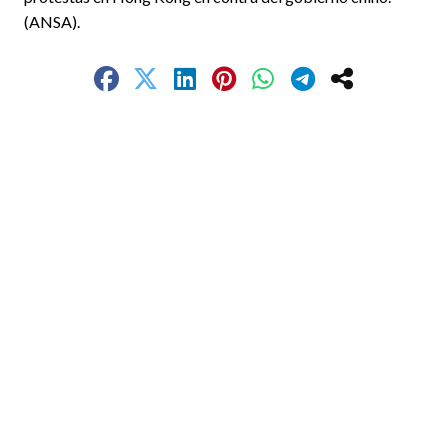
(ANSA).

☆ ☆ ☆

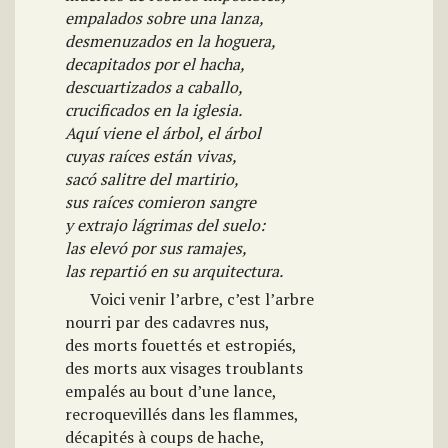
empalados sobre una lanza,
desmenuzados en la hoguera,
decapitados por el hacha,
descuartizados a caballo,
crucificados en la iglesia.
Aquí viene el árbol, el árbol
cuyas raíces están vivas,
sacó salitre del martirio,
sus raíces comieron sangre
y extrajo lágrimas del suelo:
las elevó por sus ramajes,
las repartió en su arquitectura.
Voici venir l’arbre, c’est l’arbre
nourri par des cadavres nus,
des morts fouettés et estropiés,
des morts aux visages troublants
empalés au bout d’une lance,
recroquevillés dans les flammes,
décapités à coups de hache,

☆ ☆ ☆

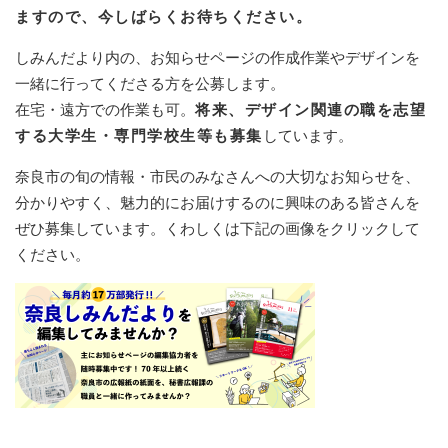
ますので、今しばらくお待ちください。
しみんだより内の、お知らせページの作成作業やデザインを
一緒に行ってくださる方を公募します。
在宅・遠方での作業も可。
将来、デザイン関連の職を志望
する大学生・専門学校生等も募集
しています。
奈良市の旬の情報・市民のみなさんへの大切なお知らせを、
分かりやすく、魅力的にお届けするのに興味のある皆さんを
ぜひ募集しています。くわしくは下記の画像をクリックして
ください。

☆ ☆ ☆

### WORK REQUEST:
Return each line of the listing that contains the string "morts". Case counts, so uppercase and lowercase letters are not interchangeable.

### WRITTEN ANSWER:
des morts fouettés et estropiés,
des morts aux visages troublants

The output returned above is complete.